§ What needs to be done: The listing below holds a line with "and performing various daily tasks." and a line with "Collaborative Learning Trust please click the". Reproduce those two lines exactly, plus everything between them.
Segment Open
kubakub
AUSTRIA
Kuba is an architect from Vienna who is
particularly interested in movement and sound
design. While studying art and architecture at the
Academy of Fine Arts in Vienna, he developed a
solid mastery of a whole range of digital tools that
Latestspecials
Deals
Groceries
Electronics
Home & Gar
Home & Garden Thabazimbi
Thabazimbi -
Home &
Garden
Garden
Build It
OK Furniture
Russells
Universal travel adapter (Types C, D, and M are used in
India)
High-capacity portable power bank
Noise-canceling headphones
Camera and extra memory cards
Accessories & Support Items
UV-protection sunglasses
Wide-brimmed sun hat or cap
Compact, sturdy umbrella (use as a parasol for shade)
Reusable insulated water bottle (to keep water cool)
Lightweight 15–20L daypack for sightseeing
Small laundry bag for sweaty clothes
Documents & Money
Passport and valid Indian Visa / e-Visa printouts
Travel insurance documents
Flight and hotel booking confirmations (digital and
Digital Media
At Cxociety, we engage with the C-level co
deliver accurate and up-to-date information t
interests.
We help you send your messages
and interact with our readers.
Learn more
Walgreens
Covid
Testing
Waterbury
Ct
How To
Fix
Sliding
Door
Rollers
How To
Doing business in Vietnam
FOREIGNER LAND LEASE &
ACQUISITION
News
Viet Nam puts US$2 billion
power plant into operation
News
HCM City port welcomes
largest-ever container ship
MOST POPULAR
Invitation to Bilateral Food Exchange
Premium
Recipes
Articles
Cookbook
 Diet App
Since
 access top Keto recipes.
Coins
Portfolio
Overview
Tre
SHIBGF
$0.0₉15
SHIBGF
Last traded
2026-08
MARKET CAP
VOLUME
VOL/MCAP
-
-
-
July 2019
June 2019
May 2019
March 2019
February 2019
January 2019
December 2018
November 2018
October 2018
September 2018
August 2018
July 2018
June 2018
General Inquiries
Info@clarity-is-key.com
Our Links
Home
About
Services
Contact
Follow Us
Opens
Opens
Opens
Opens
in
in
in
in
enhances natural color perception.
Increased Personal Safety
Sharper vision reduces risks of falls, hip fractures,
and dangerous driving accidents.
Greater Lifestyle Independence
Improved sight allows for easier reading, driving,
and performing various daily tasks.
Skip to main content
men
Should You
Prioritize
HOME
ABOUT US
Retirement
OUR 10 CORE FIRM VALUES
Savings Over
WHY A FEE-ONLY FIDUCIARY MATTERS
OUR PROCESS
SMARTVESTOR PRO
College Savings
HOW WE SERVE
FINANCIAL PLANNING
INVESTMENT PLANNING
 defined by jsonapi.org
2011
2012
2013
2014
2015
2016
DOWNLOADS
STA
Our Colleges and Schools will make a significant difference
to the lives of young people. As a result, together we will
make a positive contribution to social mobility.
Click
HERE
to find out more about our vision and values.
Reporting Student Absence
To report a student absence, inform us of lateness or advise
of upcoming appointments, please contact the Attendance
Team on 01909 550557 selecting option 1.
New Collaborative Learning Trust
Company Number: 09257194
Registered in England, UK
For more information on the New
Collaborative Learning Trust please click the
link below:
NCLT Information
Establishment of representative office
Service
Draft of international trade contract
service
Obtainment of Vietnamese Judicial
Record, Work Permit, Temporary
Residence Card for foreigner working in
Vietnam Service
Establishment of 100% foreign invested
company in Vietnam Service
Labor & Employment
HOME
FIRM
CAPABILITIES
Segment Closed
§ Finished task:
and performing various daily tasks.
Skip to main content
men
Should You
Prioritize
HOME
ABOUT US
Retirement
OUR 10 CORE FIRM VALUES
Savings Over
WHY A FEE-ONLY FIDUCIARY MATTERS
OUR PROCESS
SMARTVESTOR PRO
College Savings
HOW WE SERVE
FINANCIAL PLANNING
INVESTMENT PLANNING
 defined by jsonapi.org
2011
2012
2013
2014
2015
2016
DOWNLOADS
STA
Our Colleges and Schools will make a significant difference
to the lives of young people. As a result, together we will
make a positive contribution to social mobility.
Click
HERE
to find out more about our vision and values.
Reporting Student Absence
To report a student absence, inform us of lateness or advise
of upcoming appointments, please contact the Attendance
Team on 01909 550557 selecting option 1.
New Collaborative Learning Trust
Company Number: 09257194
Registered in England, UK
For more information on the New
Collaborative Learning Trust please click the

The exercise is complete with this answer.